Chris takes her back to his apartment. The next morning, when he asks her to stay, she tells him she has to go to a wedding rehearsal.

"Whose wedding is it?" Chris asks.

"Mine," says Laurie.

Yes, Laurie just had a one-night stand, right before her own wedding! This is a shock not only to Chris, but to the audience as well. At this point, we're 20 minutes into the movie, and this is the first time that Laurie has even mentioned that she's engaged!

We meet her fiancé, Ken Rothenberg (Stephen Nathan), a self-absorbed tennis pro, who doesn't support Laurie's show business dreams, and peppers her with put-downs. It's never made clear why Laurie hooked up with this jerk, or why she is marrying him.

The wedding rehearsal scene is one of the few good scenes in the movie. At the wedding chapel, an idiotic wedding planner has two rows of bridesmaids and groom attendants pull a giant white clam shell on wheels down the aisle. The giant clam shell opens up - and Laurie and Ken emerge from inside it. Ken is humiliated by the whole thing, but Laurie's father, Sy Robinson, insists that everything at the wedding is going to be great!

I thought the wedding rehearsal scene was funny - but it didn't go far enough! If Laurie and Ken had gotten STUCK inside the giant clam shell, now THAT would have been HILARIOUS! ("Press the button, Ken! It opens the clam shell." "I AM pressing it, Laurie, but it's not working! Somebody get us out of here!")

Another funny scene worth mentioning is when Laurie and two other actresses are filming a commercial for frozen waffles, dressed in old-fashioned "farm housewife" outfits. The three actresses are placed in front of an American flag, and told by an oafish director how to sing the waffles jingle. "Sing it down on your knees, like Al Jolson." (I've heard actors like Morgan Freeman complain that they actually had to do silly commercials like this one when they were just starting out!)

A few days later, Laurie goes to audition for a musical film - and wouldn't you know it, her one-night stand Chris Nolan is the director! (A director named Chris Nolan? Yeah, right! Like that would ever happen!)

Laurie decides to sing him a song that she's written, "You Light Up My Life." As soon as she starts to "sing," you know right away that Didi Conn is just lip-synching the words, and her singing voice is being dubbed. Laurie's "highly-trained Broadway-caliber singing voice" does not match with Didi Conn's mousy, barely-audible, Brooklyn-accented speaking voice. (Ukrainian singer Kasey Cisyk did the dubbing, and sued Joseph Brooks when she wasn't credited in the movie.)

Throughout the movie, Laurie is so shy and soft-spoken and apologetic that even when she's being handed her "Golden Opportunity on a Silver Platter," she's still begging off! At the audition where she sings her song, when Chris is insisting that she sing, she keeps telling the orchestra conductor, "Oh, we don't have to do this now, if you don't want to!" (I was almost shouting at her, "Shut up and SING, you idiot!")

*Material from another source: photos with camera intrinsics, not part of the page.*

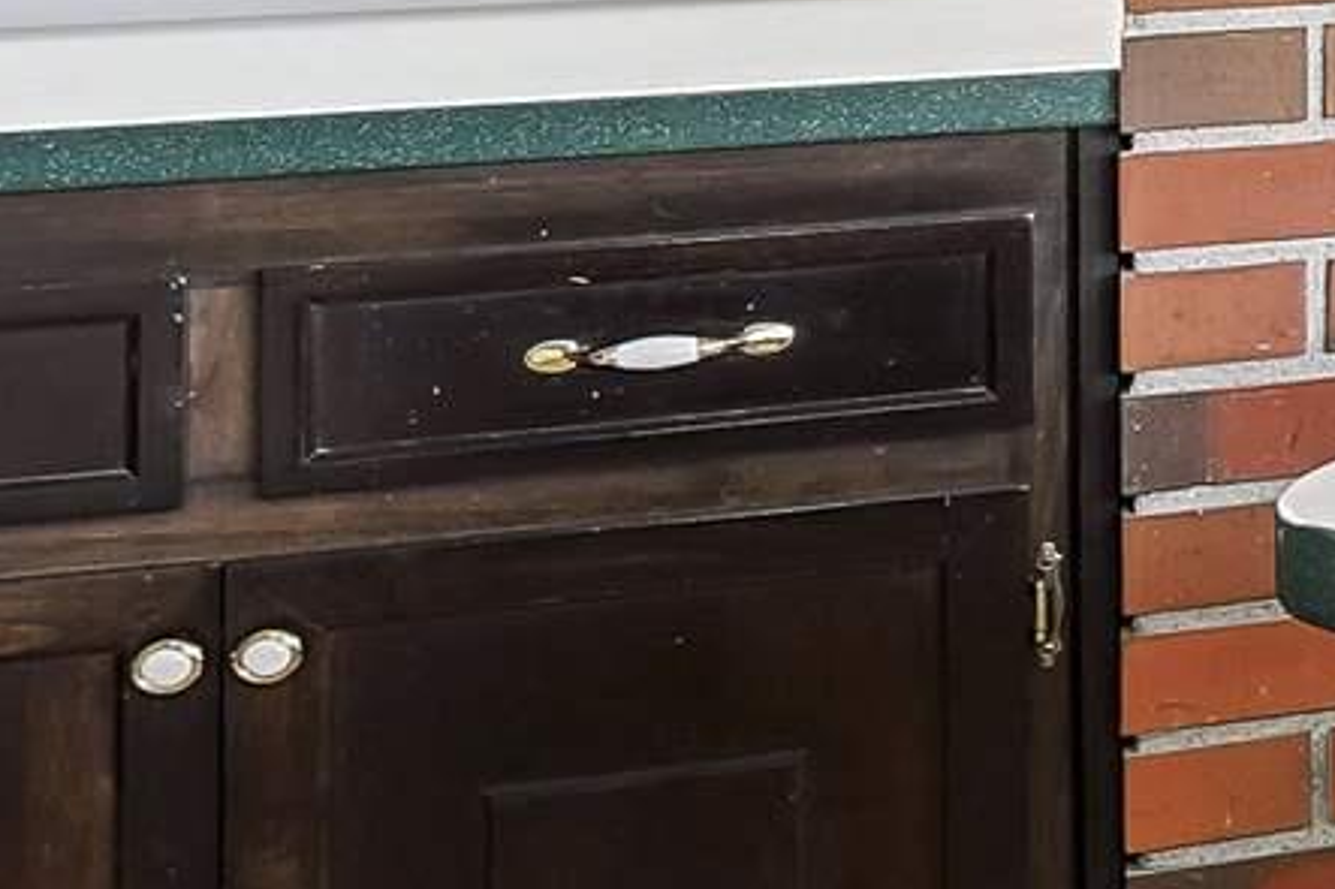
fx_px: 4114
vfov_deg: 12.0
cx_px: 4120
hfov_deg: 10.9
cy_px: -289
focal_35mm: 111
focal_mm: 16
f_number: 7.1
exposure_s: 1/1.25
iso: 100
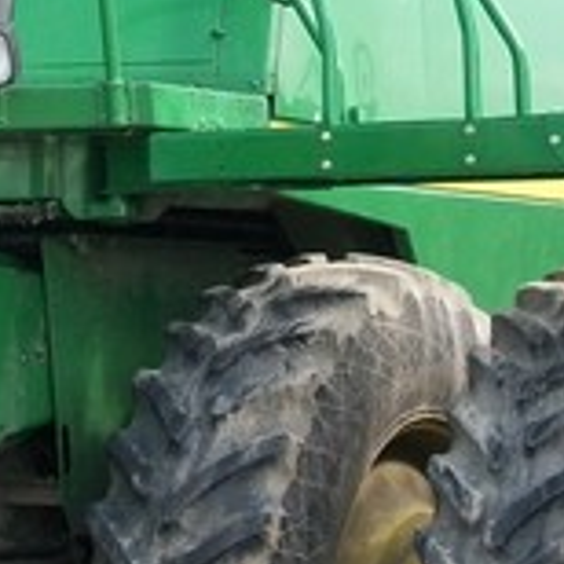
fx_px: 2304
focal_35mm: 125
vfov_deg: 13.9
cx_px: -132
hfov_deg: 13.5
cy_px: 117
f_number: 3.2
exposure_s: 1/320
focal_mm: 7.1
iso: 80
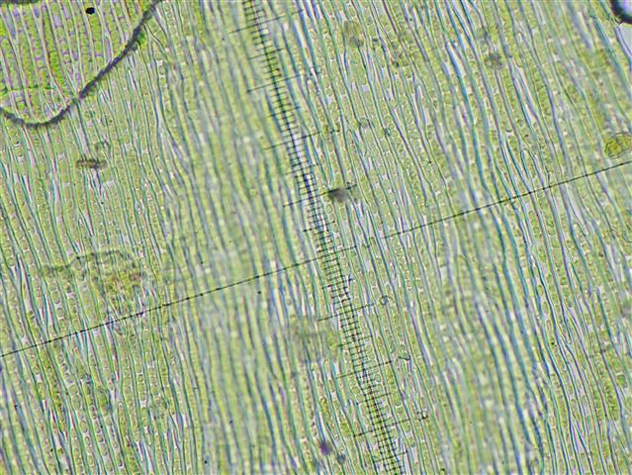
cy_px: 238
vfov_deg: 27.6
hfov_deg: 36.2
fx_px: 968
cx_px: 316
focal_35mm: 53
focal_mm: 9.61
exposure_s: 1/60
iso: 200
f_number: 3.4
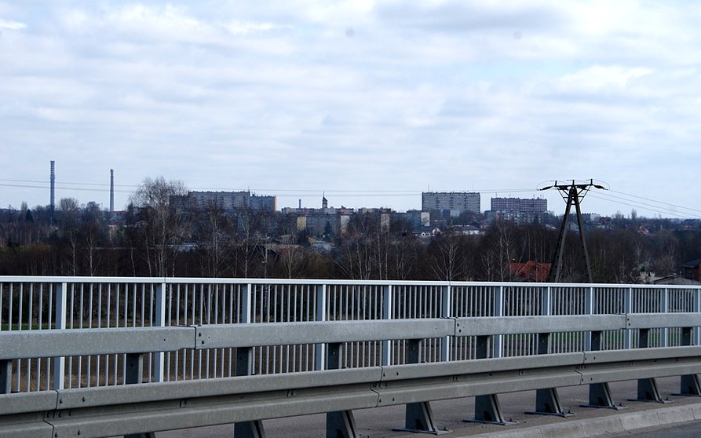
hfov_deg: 19.3
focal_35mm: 108
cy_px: 210
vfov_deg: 12.1
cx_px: 351
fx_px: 2063
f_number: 11
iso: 100
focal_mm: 70
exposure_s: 1/160
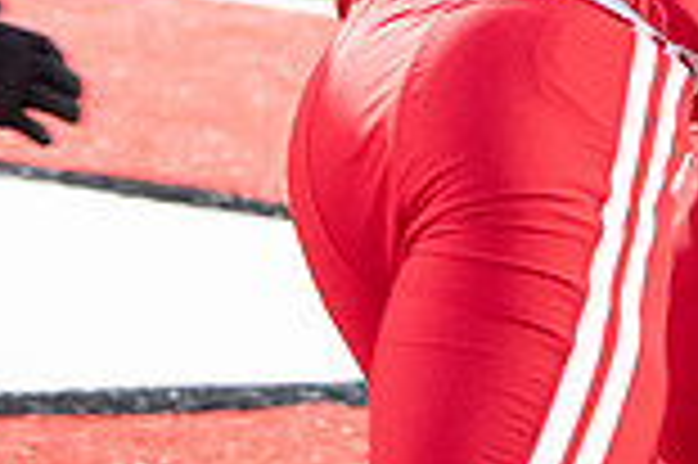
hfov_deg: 5.2
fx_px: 7631
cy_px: -345
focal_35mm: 394
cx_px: 693
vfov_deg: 3.5
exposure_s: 1/160
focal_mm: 105
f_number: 5.6
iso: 8000
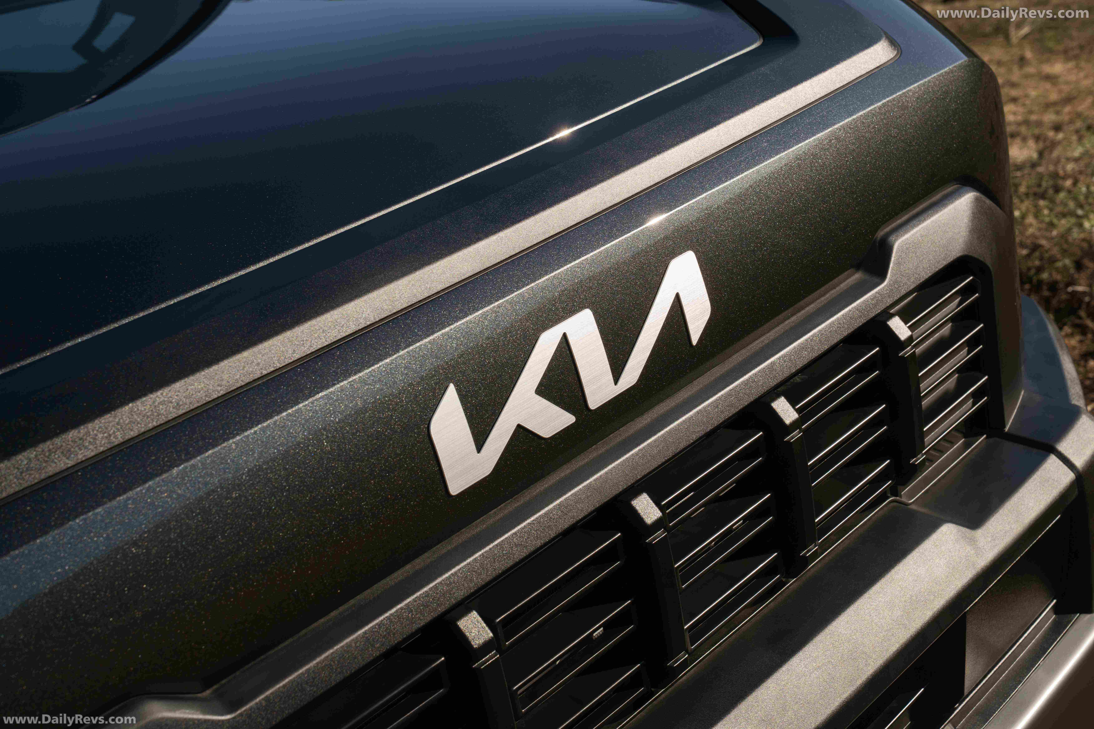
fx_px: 1580
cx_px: 547
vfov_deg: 26.0
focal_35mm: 52
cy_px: 364
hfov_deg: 38.2
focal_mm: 52
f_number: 9
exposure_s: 1/125
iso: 200
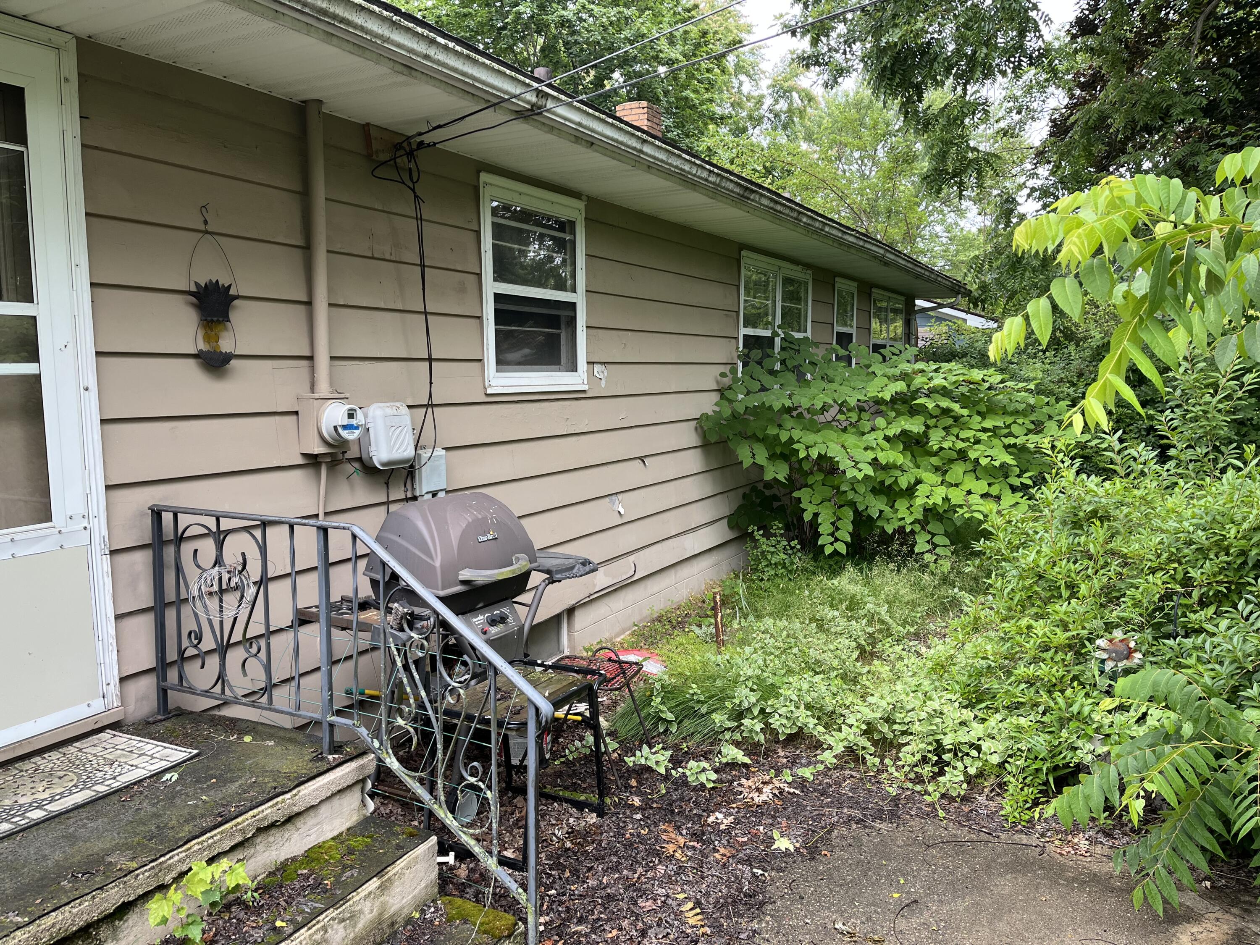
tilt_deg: -5.9
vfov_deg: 53.1
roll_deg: +1.1
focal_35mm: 26
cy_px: 472
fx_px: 946
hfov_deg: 67.3
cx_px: 630
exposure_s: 1/122
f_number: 1.6
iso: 40
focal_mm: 5.1
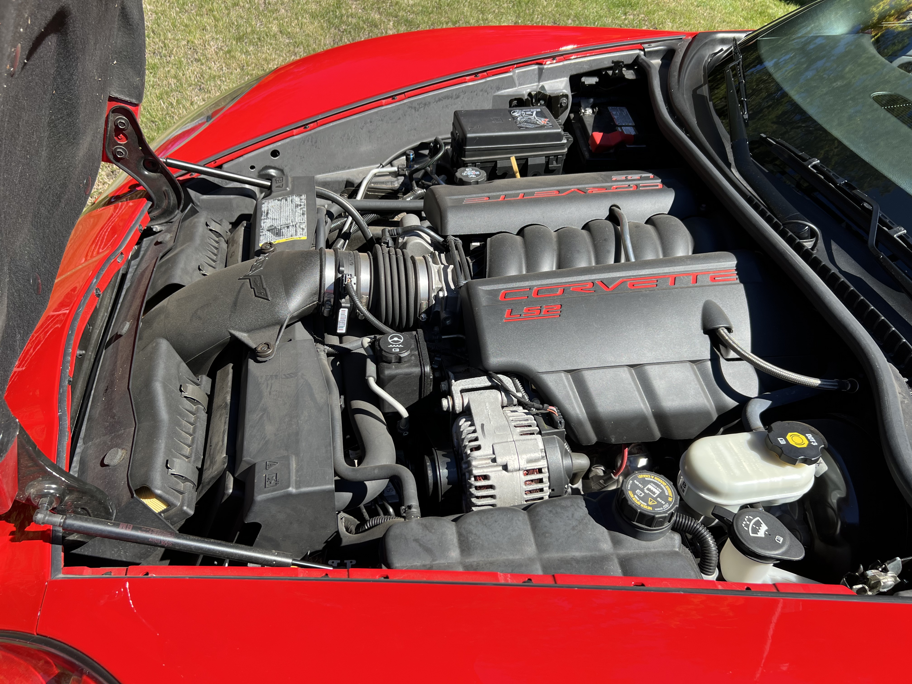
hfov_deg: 67.3
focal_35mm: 26
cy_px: 342
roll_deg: -8.3
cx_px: 456
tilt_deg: -40.4
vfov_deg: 53.1
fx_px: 685
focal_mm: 5.7
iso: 50
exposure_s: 1/1531
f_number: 1.5
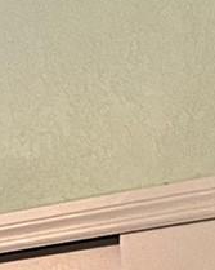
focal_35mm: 194
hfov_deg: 6.3
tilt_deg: -1.8
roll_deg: +3.8
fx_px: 1544
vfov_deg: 8.7
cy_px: 725
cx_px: -682
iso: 125
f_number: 1.5
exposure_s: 1/60
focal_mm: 5.7
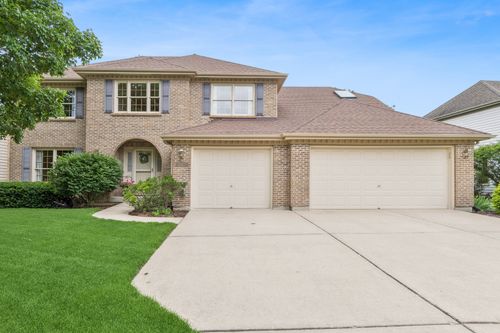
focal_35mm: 18
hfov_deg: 90.0
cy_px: 166
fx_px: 250
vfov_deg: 67.3
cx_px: 250
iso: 250
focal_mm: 12
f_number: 8
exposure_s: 1/160
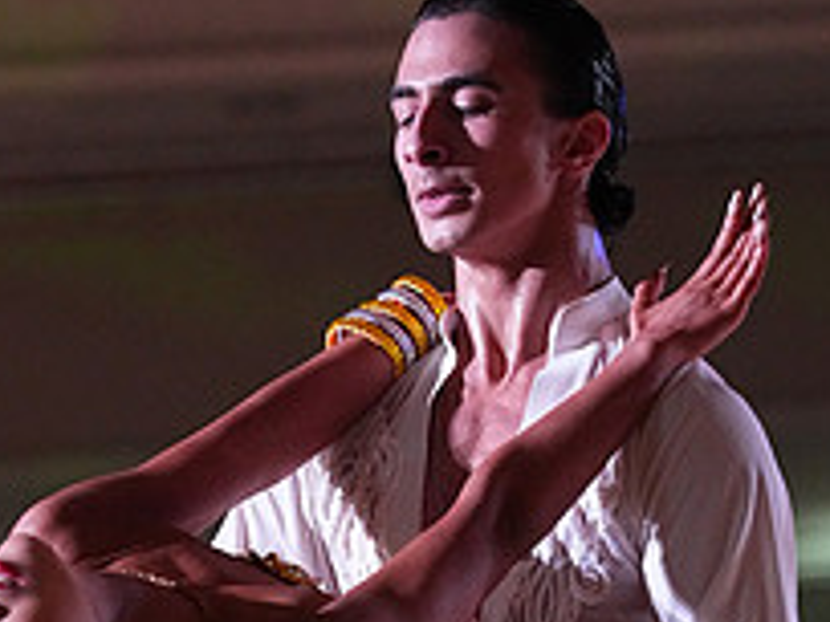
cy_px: 972
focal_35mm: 533
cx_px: 470
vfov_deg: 2.8
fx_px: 12780
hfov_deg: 3.7
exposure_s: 1/400
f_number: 5.6
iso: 10000
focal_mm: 195
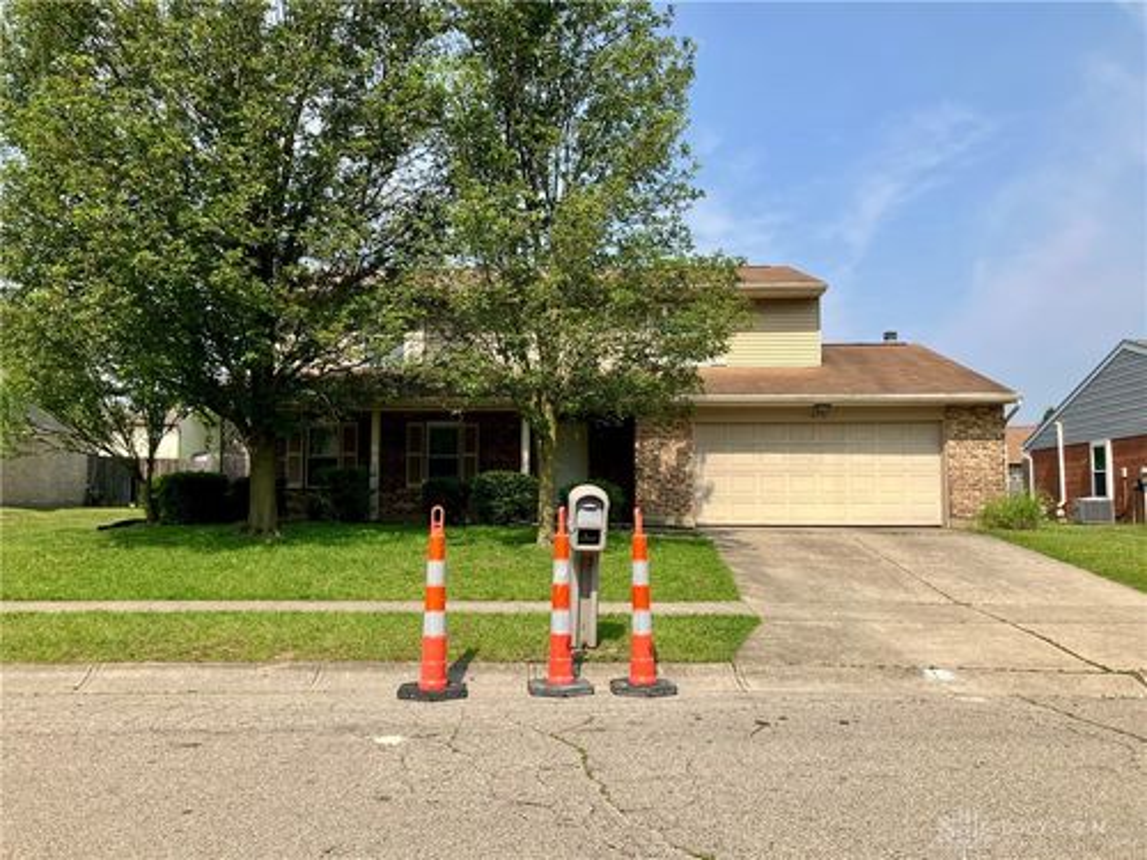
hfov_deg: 63.4
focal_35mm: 28
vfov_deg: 49.7
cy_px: 430
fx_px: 928
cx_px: 574
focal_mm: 3.99
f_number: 1.8
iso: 32
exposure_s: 1/1675
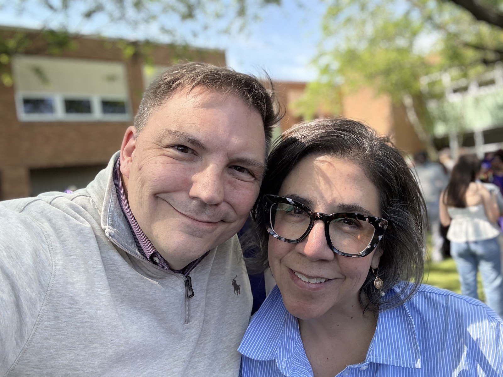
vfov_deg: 46.8
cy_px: 188
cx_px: 252
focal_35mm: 30
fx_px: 436
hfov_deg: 60.0
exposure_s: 1/244
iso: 64
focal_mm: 2.69
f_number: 1.9
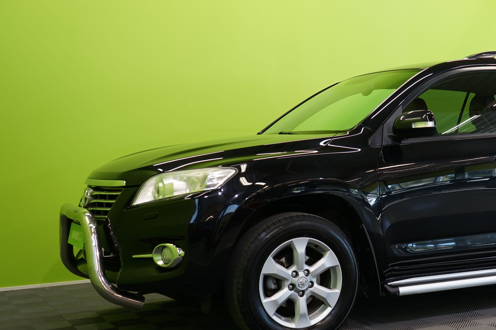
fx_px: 758
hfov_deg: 35.1
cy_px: 183
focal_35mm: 55
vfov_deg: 24.6
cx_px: 397
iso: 400
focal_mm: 34
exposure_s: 1/30
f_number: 5.6
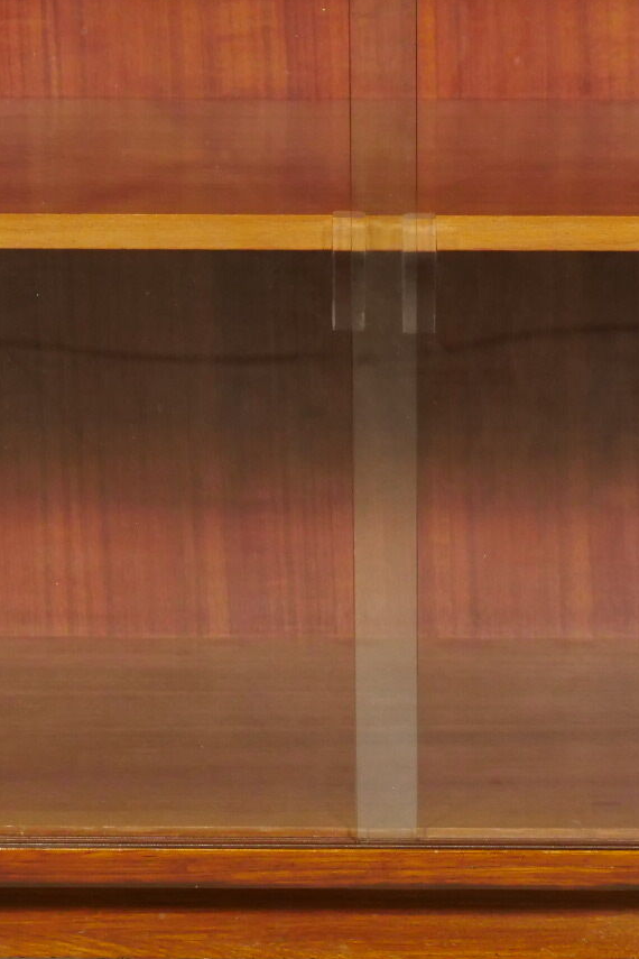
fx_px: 5271
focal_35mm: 198
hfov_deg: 6.9
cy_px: 209
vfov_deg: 10.4
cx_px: 410
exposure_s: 1/80
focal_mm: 31
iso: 400
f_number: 3.5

Laurie is such a major wimpette that you get the feeling a girl like this would never make it in cut-throat Hollywood! And if she did make it, she wouldn't be very happy. She seems to stay in show business because it's the only life she's ever known.

In "Grease," Frankie Avalon told Didi Conn, "You've got the dream, but not the drive." In "You Light Up My Life," Laurie has the opposite problem. She's got the drive, but not the dream. And that makes this movie awful and terrible to sit through!